Sakhno rummaged noisily upstairs, and eventually came down with a bulging carrier bag and a tortoise.

“Found it under his desk … Can't leave it to starve … Seventy marks, that's all the money … No sign of a safe … There's a chequebook so the bank's where the cash is. But let's go. We've sat here long enough.”

It was getting dark as they made their way back to the hearse, Sakhno cradling in his arms the carrier bag which now contained the tortoise.

They left Monschau at about 10.00, and drove for a long while before realizing that they were lost.

“Game for a second bivouac in the forest?” Sakhno asked, and as Nik said nothing, passed him a flat stainless steel flask from the carrier bag.

Whatever it contained was pleasantly bitter to the tongue, aromatic and very strong – like Riga Balsam.

“To hell with the wretched man!” Sakhno said, reaching for the flask. “But at least we shan't freeze!”

38

The kitchen was becoming increasingly like a night office, but Viktor's sleepless hours there were not especially fruitful. No sooner did the Bronitsky case seem on the point of getting somewhere, than it raised fresh questions and puzzles. And Georgiy the Invisible, while clearly more in the picture than Viktor, appeared in no hurry to share what he knew.

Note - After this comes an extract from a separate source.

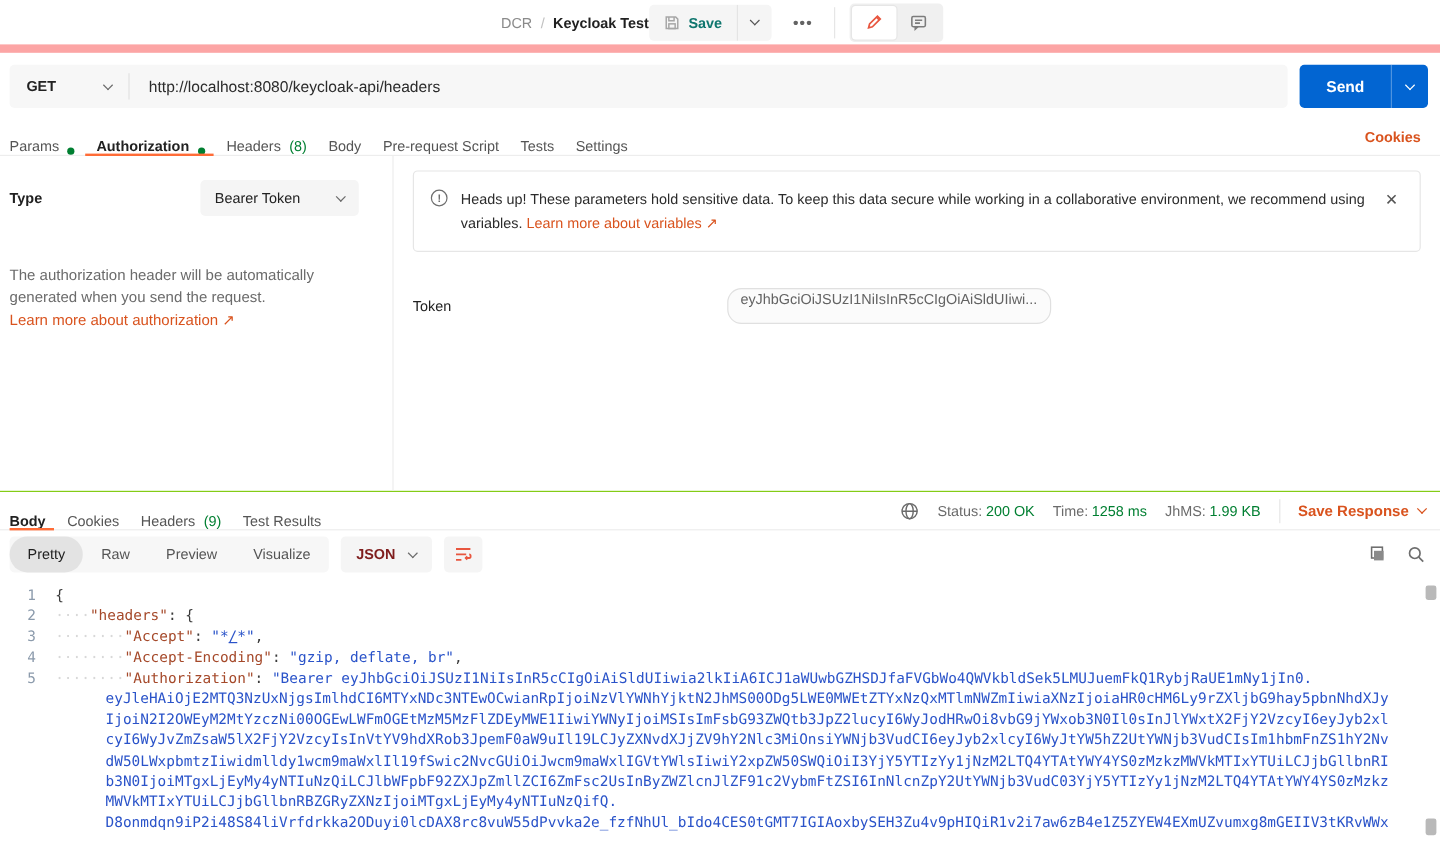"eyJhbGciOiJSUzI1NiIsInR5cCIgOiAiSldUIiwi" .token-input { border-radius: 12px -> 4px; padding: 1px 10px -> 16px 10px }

The notebook he'd brought from the house outside Kiev contained as many Moscow telephone numbers as Kiev ones. Its owner – of whom Viktor knew no more than that he was dead – had lived in both capitals and dealt with, amongst others, Ivin and Kozitsky of the Bronitsky circle.

He rang Georgiy.

“Since you ask,” Georgiy said, not, apparently, surprised to be rung at such an hour, “the notebook will have belonged to Vasily Prorokov, also known as ‘Mr Blessed', and now reposing in the morgue. A real crook's crook. Came to these parts from Tula a year ago. With him on the slab are the District Tax Police Chief, Voronezh, his younger brother, and A.N. Other, carrying no papers and so far unidentified. I'll ring you on that one.”